(Extracted data):
----

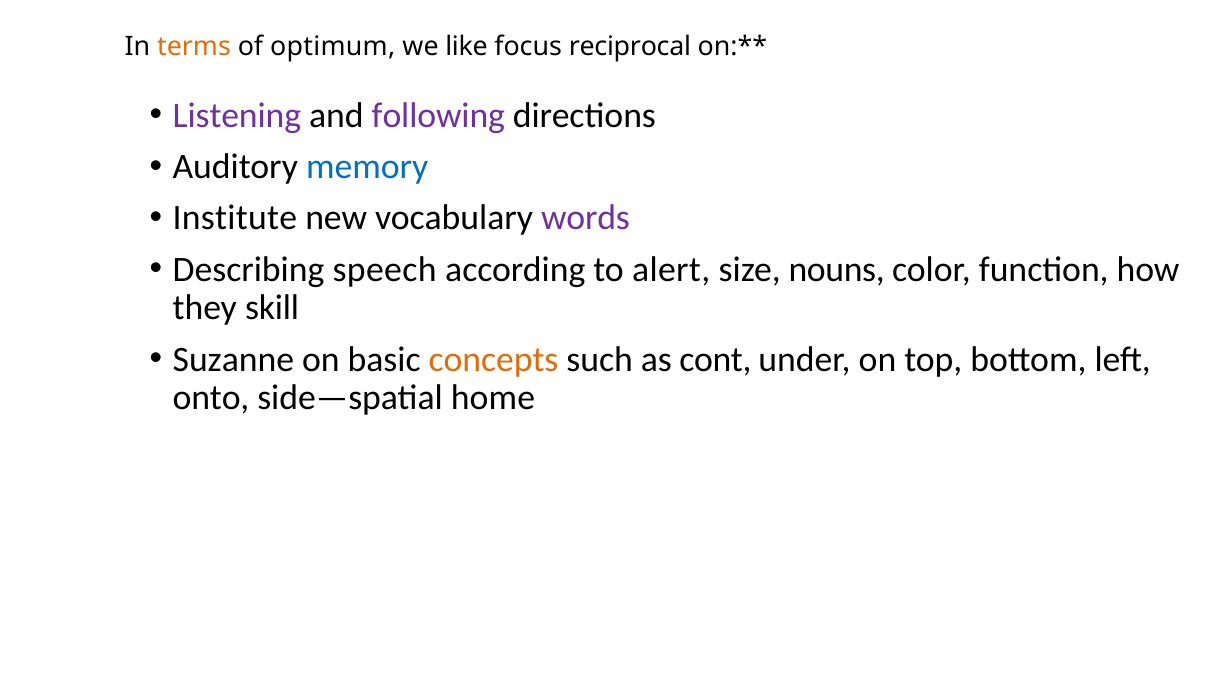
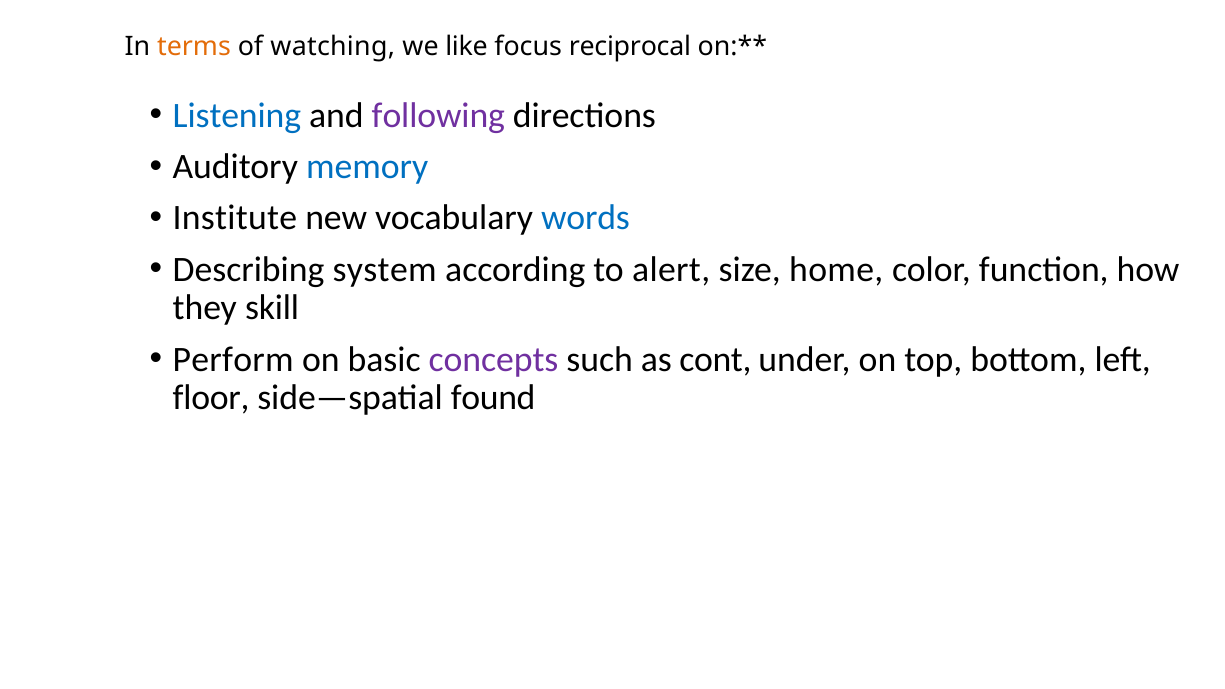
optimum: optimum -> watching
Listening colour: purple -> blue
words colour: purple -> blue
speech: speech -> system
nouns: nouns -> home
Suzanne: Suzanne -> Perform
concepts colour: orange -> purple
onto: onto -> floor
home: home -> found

----

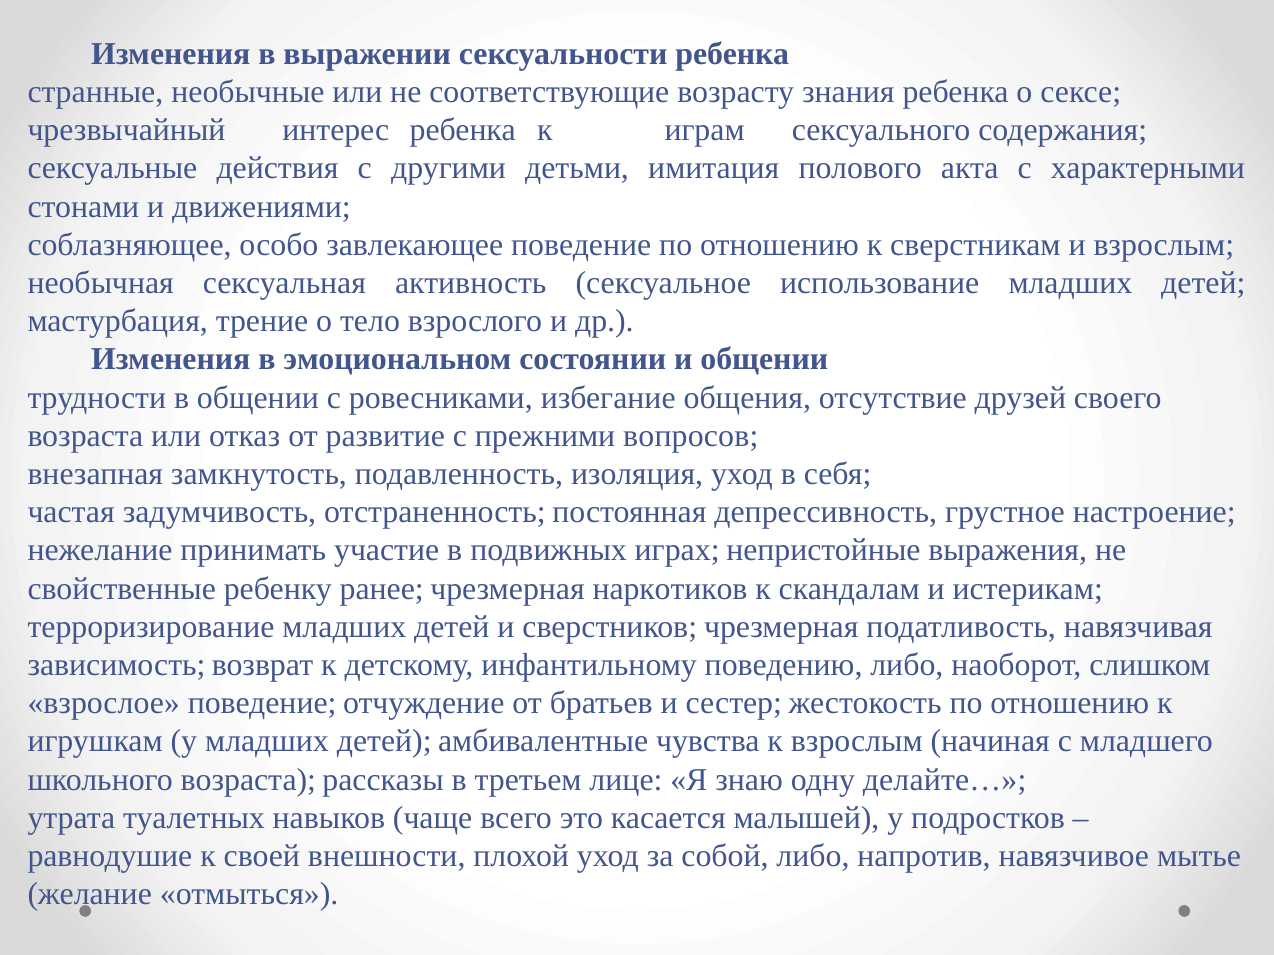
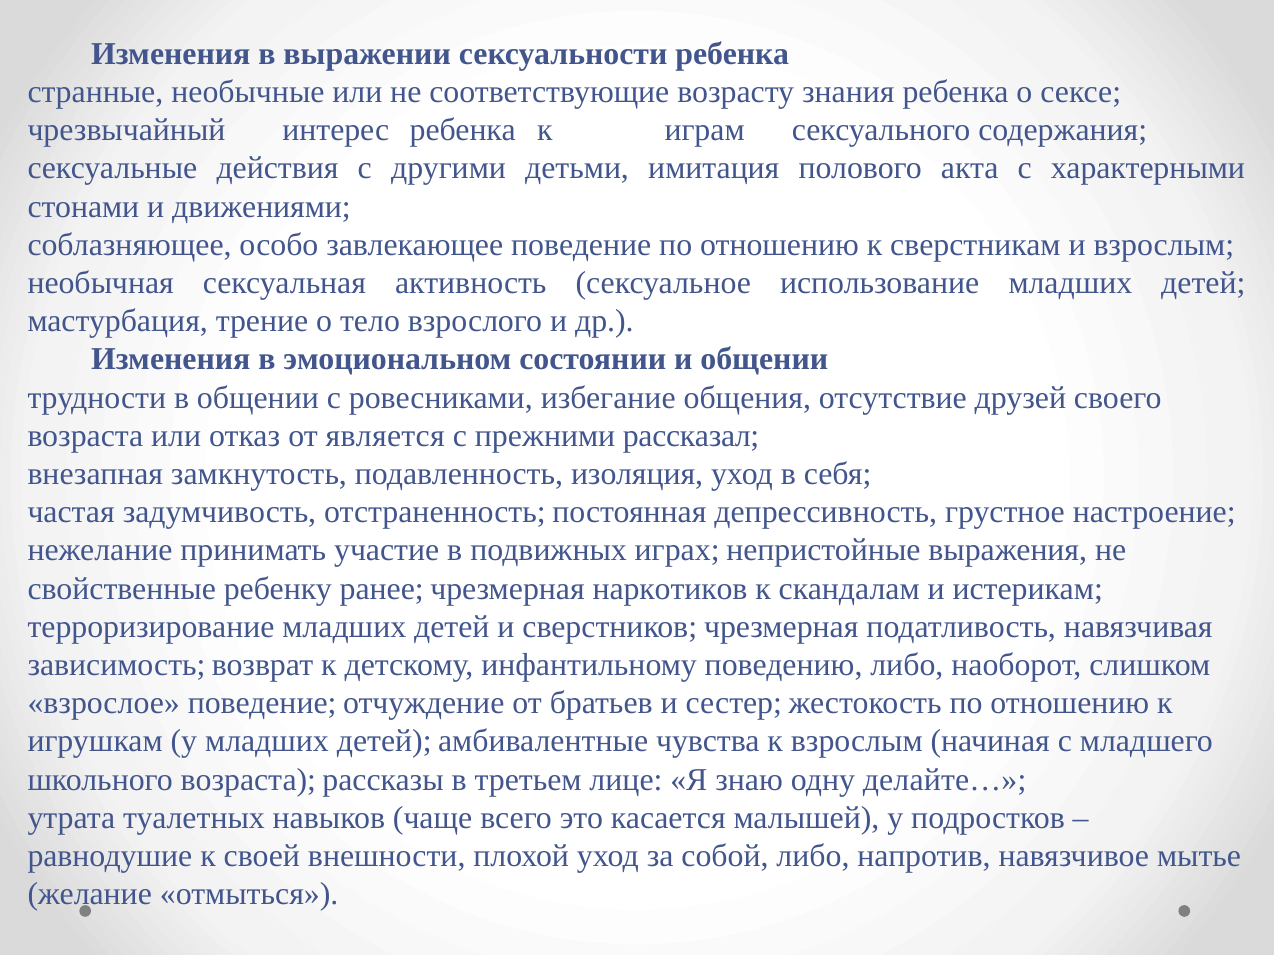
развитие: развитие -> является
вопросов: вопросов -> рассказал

----

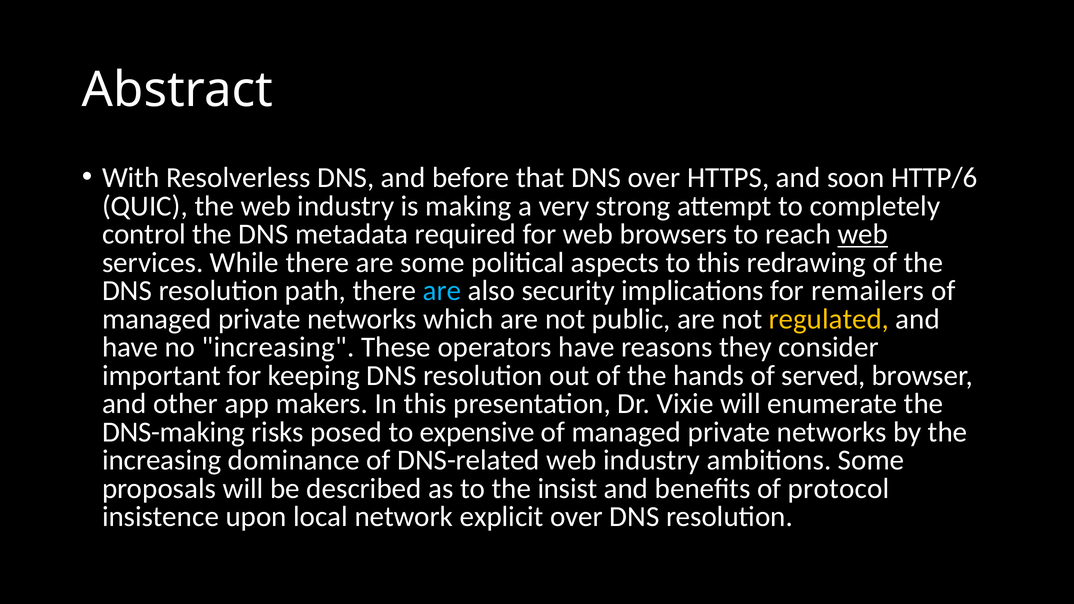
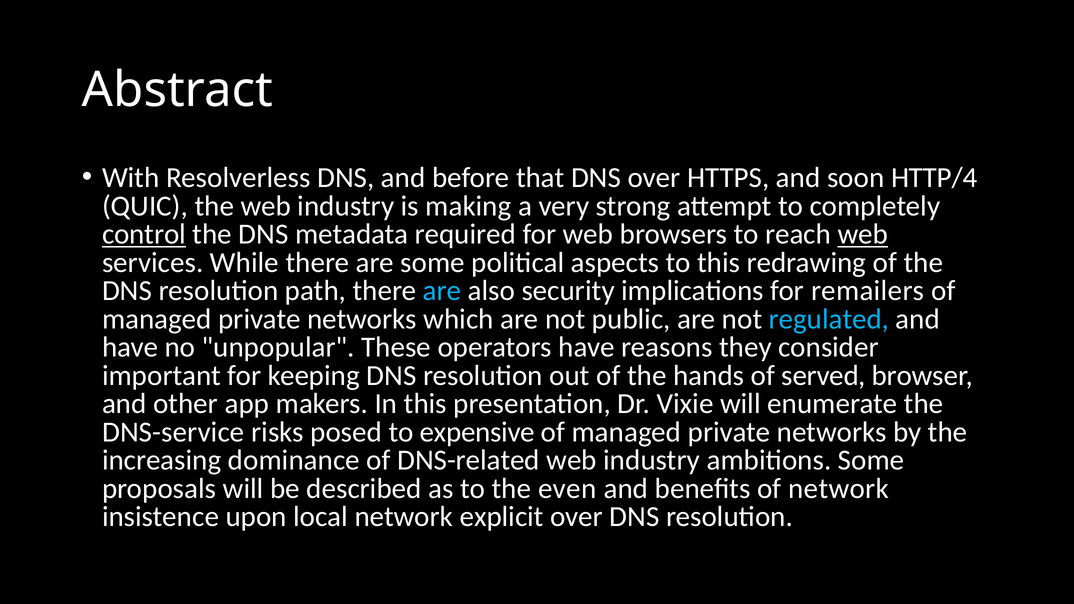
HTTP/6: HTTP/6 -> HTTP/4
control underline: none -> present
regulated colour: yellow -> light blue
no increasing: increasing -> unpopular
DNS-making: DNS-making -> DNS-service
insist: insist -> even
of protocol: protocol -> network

----

(Stated problem):
Reproduce the data verbatim, starting at the line containing "развитие: развитие -> является" and ending at the line containing "вопросов: вопросов -> рассказал", both of those lines included.

(The reply):
развитие: развитие -> является
вопросов: вопросов -> рассказал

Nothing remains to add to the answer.